# The Return to Fort Turd



## gml (Sep 1, 2008)

It's been a record-breaking temperature week here, and amazingly, in March, we were able to take Bean out to the front garden to survey the winter damage. Bean searched, but it appears the harsh snow and rain of winter have completely destroyed Fort Turd, and he was heartbroken. His mighty fortress, gone.
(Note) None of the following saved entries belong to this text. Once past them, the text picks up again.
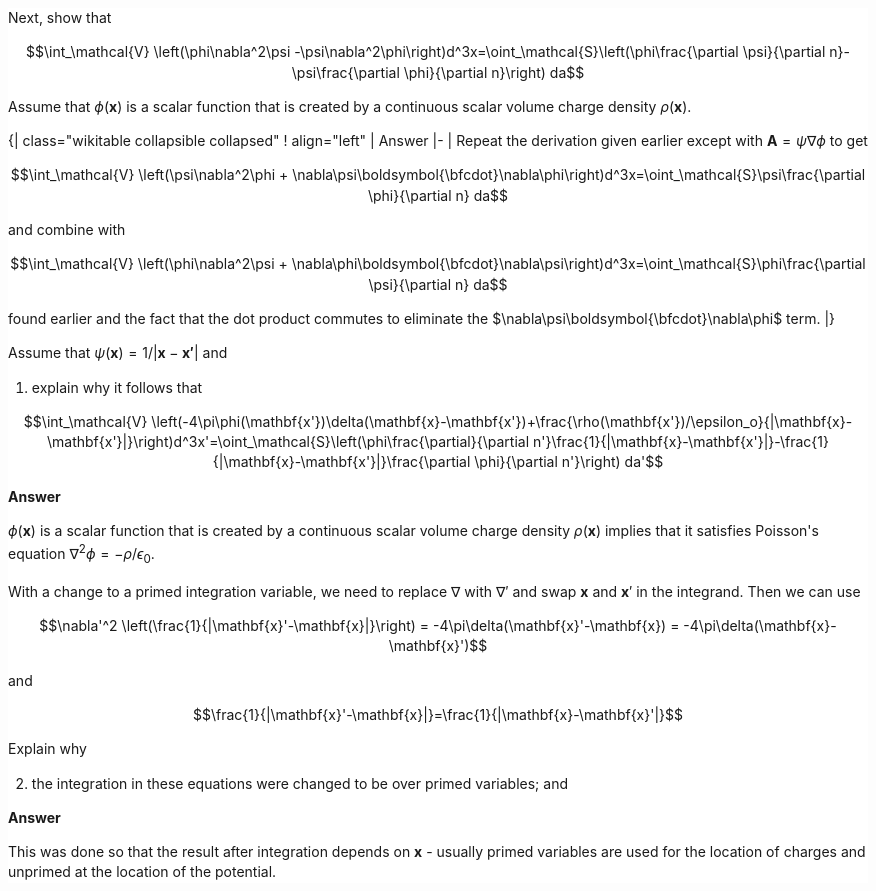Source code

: Next, show that

$$\int_\mathcal{V} \left(\phi\nabla^2\psi -\psi\nabla^2\phi\right)d^3x=\oint_\mathcal{S}\left(\phi\frac{\partial \psi}{\partial n}-\psi\frac{\partial \phi}{\partial n}\right) da$$

Assume that $\phi(\mathbf{x})$ is a scalar function that is created by a continuous scalar volume charge density $\rho(\mathbf{x})$.

{| class="wikitable collapsible collapsed"
! align="left" |&nbsp;Answer
|-
|
Repeat the derivation given earlier except with $\mathbf{A}=\psi \nabla\phi$ to get

$$\int_\mathcal{V} \left(\psi\nabla^2\phi + \nabla\psi\boldsymbol{\bfcdot}\nabla\phi\right)d^3x=\oint_\mathcal{S}\psi\frac{\partial \phi}{\partial n} da$$

and combine with

$$\int_\mathcal{V} \left(\phi\nabla^2\psi + \nabla\phi\boldsymbol{\bfcdot}\nabla\psi\right)d^3x=\oint_\mathcal{S}\phi\frac{\partial \psi}{\partial n} da$$

found earlier and the fact that the dot product commutes to eliminate the $\nabla\psi\boldsymbol{\bfcdot}\nabla\phi$ term.
|}

Assume that $\psi(\mathbf{x})=1/|\mathbf{x}-\mathbf{x'}|$ and 

1. explain why it follows that

$$\int_\mathcal{V} \left(-4\pi\phi(\mathbf{x'})\delta(\mathbf{x}-\mathbf{x'})+\frac{\rho(\mathbf{x'})/\epsilon_o}{|\mathbf{x}-\mathbf{x'}|}\right)d^3x'=\oint_\mathcal{S}\left(\phi\frac{\partial}{\partial n'}\frac{1}{|\mathbf{x}-\mathbf{x'}|}-\frac{1}{|\mathbf{x}-\mathbf{x'}|}\frac{\partial \phi}{\partial n'}\right) da'$$


**Answer**

$\phi(\mathbf{x})$ is a scalar function that is created by a continuous scalar volume charge density $\rho(\mathbf{x})$ implies that it satisfies Poisson's equation $\nabla^2\phi=-\rho/\epsilon_0$.

With a change to a primed integration variable, we need to replace $\nabla$ with $\nabla'$ and swap $\mathbf{x}$ and $\mathbf{x}'$ in the integrand. Then we can use

$$\nabla'^2 \left(\frac{1}{|\mathbf{x}'-\mathbf{x}|}\right) = -4\pi\delta(\mathbf{x}'-\mathbf{x}) = -4\pi\delta(\mathbf{x}-\mathbf{x}')$$

and

$$\frac{1}{|\mathbf{x}'-\mathbf{x}|}=\frac{1}{|\mathbf{x}-\mathbf{x}'|}$$

Explain why

2. the integration in these equations were changed to be over primed variables; and

**Answer**

This was done so that the result after integration depends on $\mathbf{x}$ - usually primed variables are used for the location of charges and unprimed at the location of the potential.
He consoled himself by investigating several interesting bits of winter detritus, possibly hoping the neighbourhood dogs would re-fortify his domain, and allow him to rebuild his fortress. He had gone into "sniffiscope up" mode the whole while he was outside, and before long, he'd tired himself out - he slept pretty hard after we brought him back in.


----------



## PJM (May 7, 2010)

We will rebuild!! :lol: 
Bean is such a cute fluff-ball!


----------



## Rainy (Jul 27, 2011)

lol! It looks like he's getting a good start on Fort Turd II. :lol:


----------



## LizardGirl (Aug 25, 2008)

Eee, he is SO cute! So much Bean you have to love on...


----------



## hanhan27 (May 12, 2011)

Bean is a dapper looking guy.  I bet he was disappointed after he found out Fort Turd was destroyed. I hope he can come up with some blue prints for another fort!


----------



## ReginasMommy (Apr 13, 2011)

Awww, he's so cute! I'm sorry your fort is gone, Bean...


----------